The DP vessel is designed for world-wide operations with a focus on pre-piling and jacket/tripod/transition piece installation for the offshore wind industry in North Europe. Different deck layouts, based upon NorWind Installer’s installation experience from Alpha Ventus, have been developed for the various installation modes on top of the generic vessel platform provided by ULSTEIN.

The approach for this design has been unique in the sense that NorWind Installer and ULSTEIN started this project by going through the ULSTEIN Accelerated Business Development process. Technical and operational options from both NorWind Installer and ULSTEIN were discussed in a transparent process resulting in the most viable option, which met NorWind Installer’s business model and requirements.

”We are pleased with the concept as it is definitely in line with our vision of combining state-of-the-art technical solutions with the speed and seakeeping capacity of DP vessels. It gives us the opportunity to provide our installation services all-year around in up to 2.5m Hs, as well as meeting our client’s cost targets”, states Thorbjørn Hansen, VP Product Development at NorWind Installer.

The Netherlands: Norwind Installer and Ulstein Join Forces on New Offshore Wind Foundation Installation Vessel

The vessel is designed aiming for maximum efficiency and cost effectiveness and features an 800t heave compensated offshore crane on starboard side, while a pre-piling template can be located on a support structure at the stern. The vessel can carry four jackets, alternatively at least 24 piles or up to 12 transition pieces on the large open aft deck.

To enhance vessel operability, the anti-heeling system has been designed in such a way that the main crane can revolve over 180o with a full load in its main hook within 5 minutes, which is very favorable having a large jacket in the crane hook.

When operating in the pre-piling mode, the pre-piling template is positioned on the seabed by the main crane, in parallell a pile is picked up by a gantry crane, put in the upending frame on starboard side and upended. The main crane has been modified by ULSTEIN in such a way that it can first pick-up the piling hammer with its main hook and then connect to the upended pile with its auxiliary hook. When the hammer is working on driving the pile into the seabed, the next pile is upended by the upending frame and made ready for crane lift out.

The large aft deck and AHC crane provide flexibility for serving alternative subsea and offshore markets in the future, which is further increased by the two large holds suitable for carroussels located below main deck. A deck layout version of the vessel has also been developed for tidal turbine installations.

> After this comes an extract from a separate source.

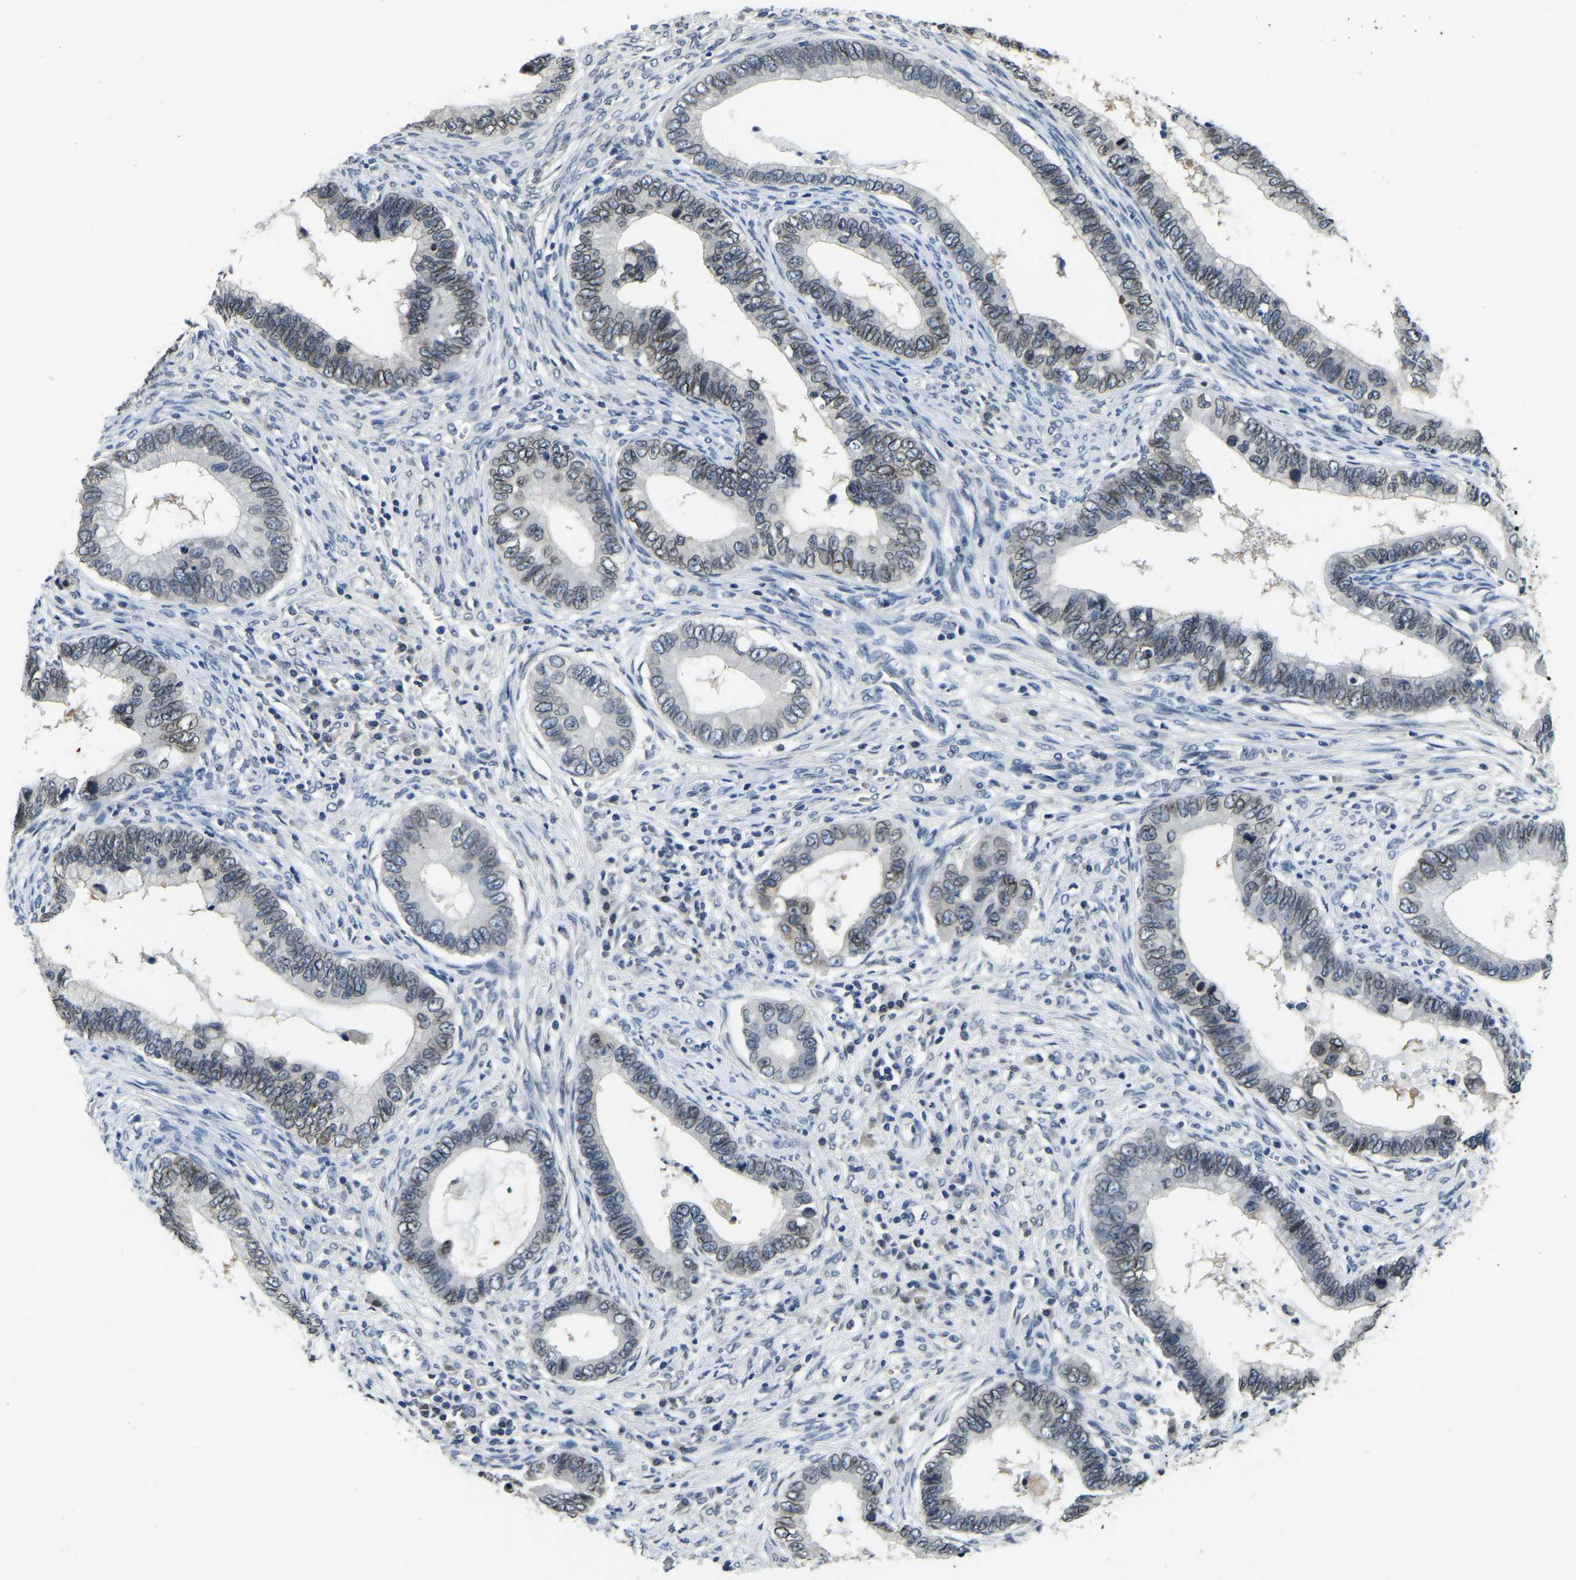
{"staining": {"intensity": "weak", "quantity": ">75%", "location": "cytoplasmic/membranous,nuclear"}, "tissue": "cervical cancer", "cell_type": "Tumor cells", "image_type": "cancer", "snomed": [{"axis": "morphology", "description": "Adenocarcinoma, NOS"}, {"axis": "topography", "description": "Cervix"}], "caption": "The histopathology image exhibits a brown stain indicating the presence of a protein in the cytoplasmic/membranous and nuclear of tumor cells in cervical cancer.", "gene": "RANBP2", "patient": {"sex": "female", "age": 44}}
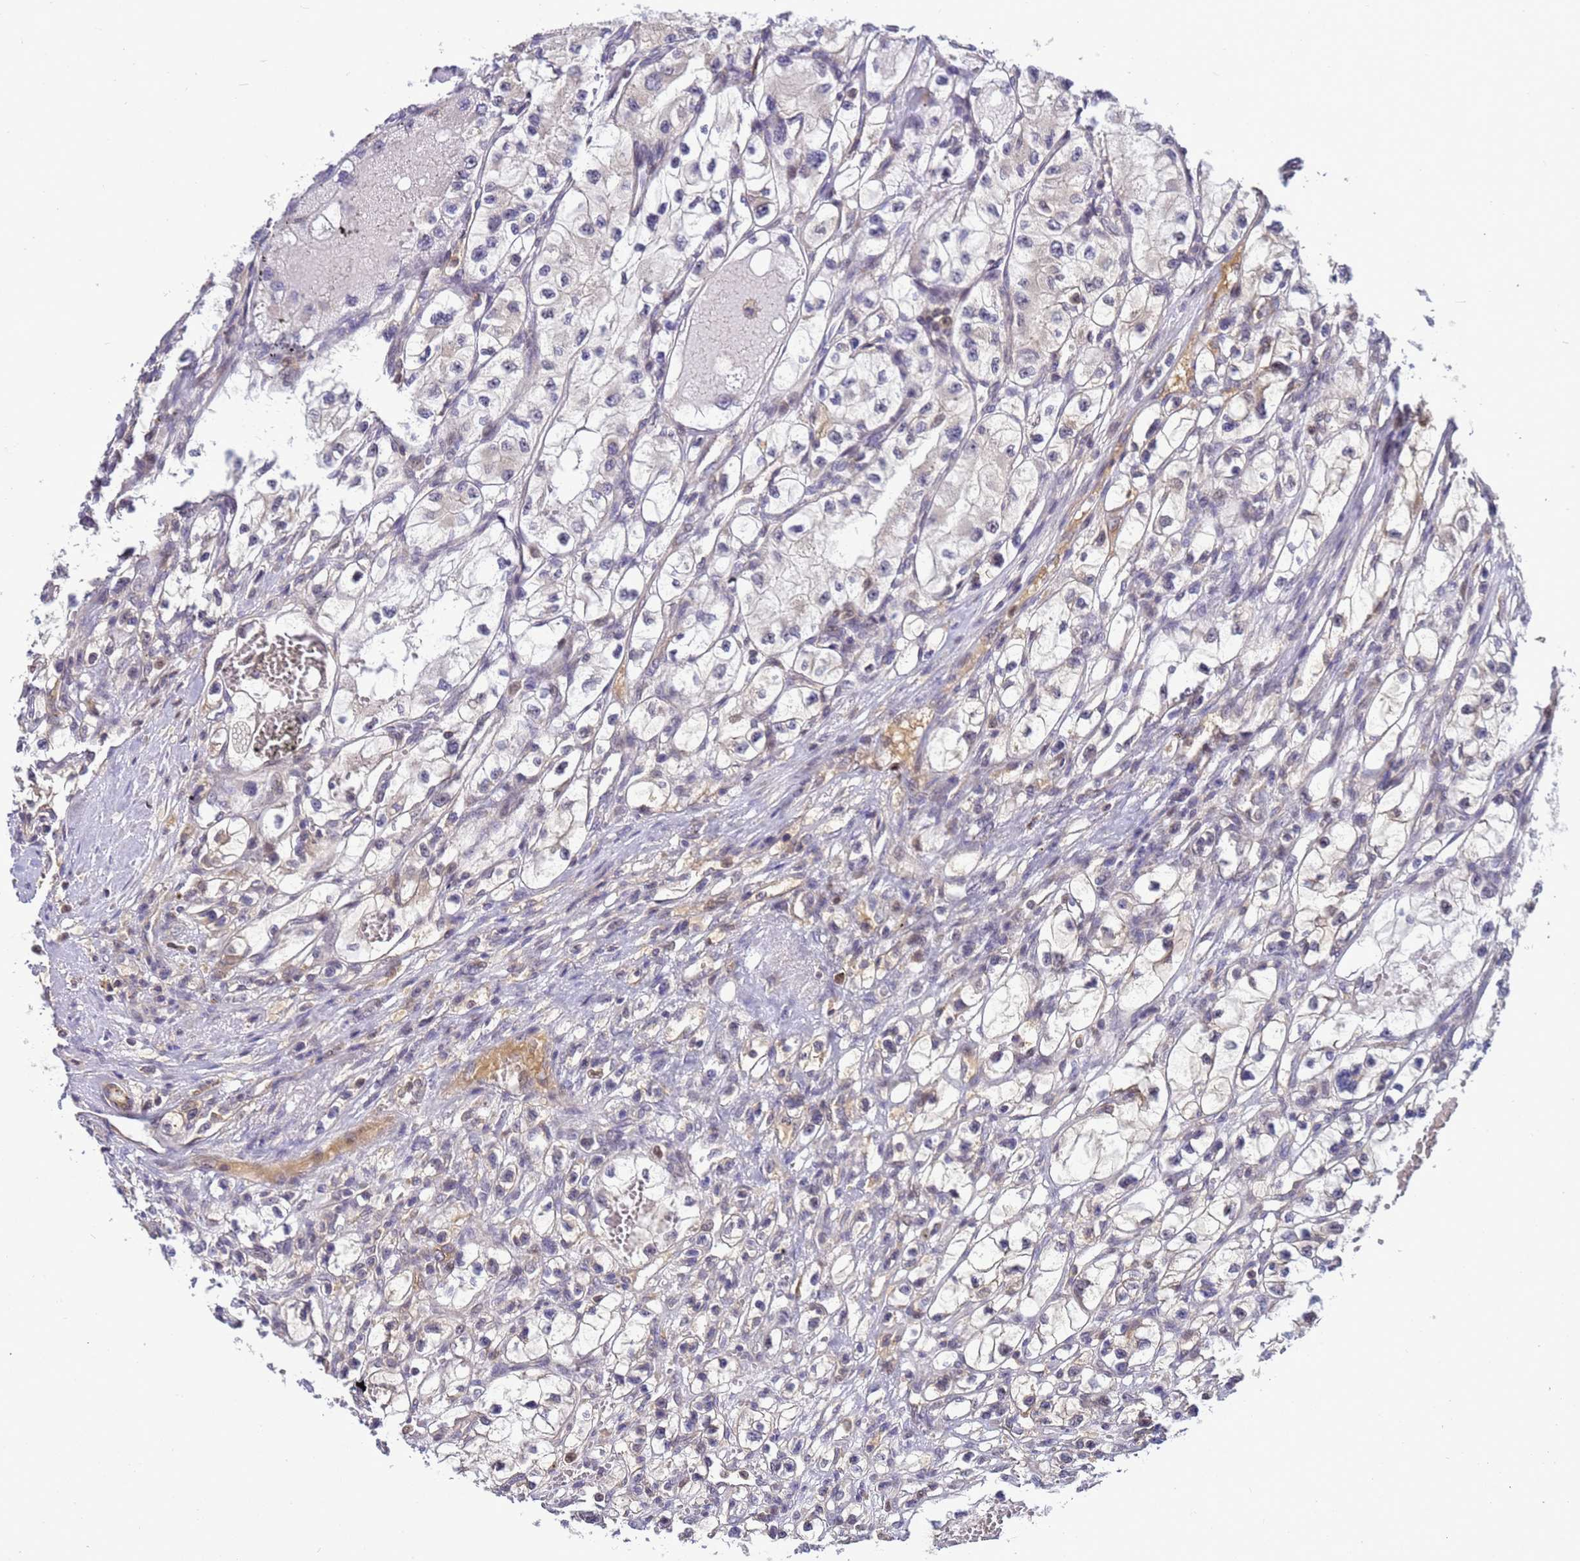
{"staining": {"intensity": "negative", "quantity": "none", "location": "none"}, "tissue": "renal cancer", "cell_type": "Tumor cells", "image_type": "cancer", "snomed": [{"axis": "morphology", "description": "Adenocarcinoma, NOS"}, {"axis": "topography", "description": "Kidney"}], "caption": "IHC histopathology image of renal adenocarcinoma stained for a protein (brown), which demonstrates no positivity in tumor cells.", "gene": "TMEM74B", "patient": {"sex": "female", "age": 57}}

Voith Schneider propellers of 3,900 kW each will allow for a cruising speed of 13 knots and enhance the DP capabilities of the vessel. To minimize the environmental footprint an NOx reduction system is installed in the exhaust lines.

“After working closely with NorWind Installer in the ABD process, ULSTEIN started developing the integrated concept for mission equipment and vessel. This project shows the combined strength we can offer to support our clients in realizing their visions”, says Edwin van Leeuwen, project manager at ULSTEIN.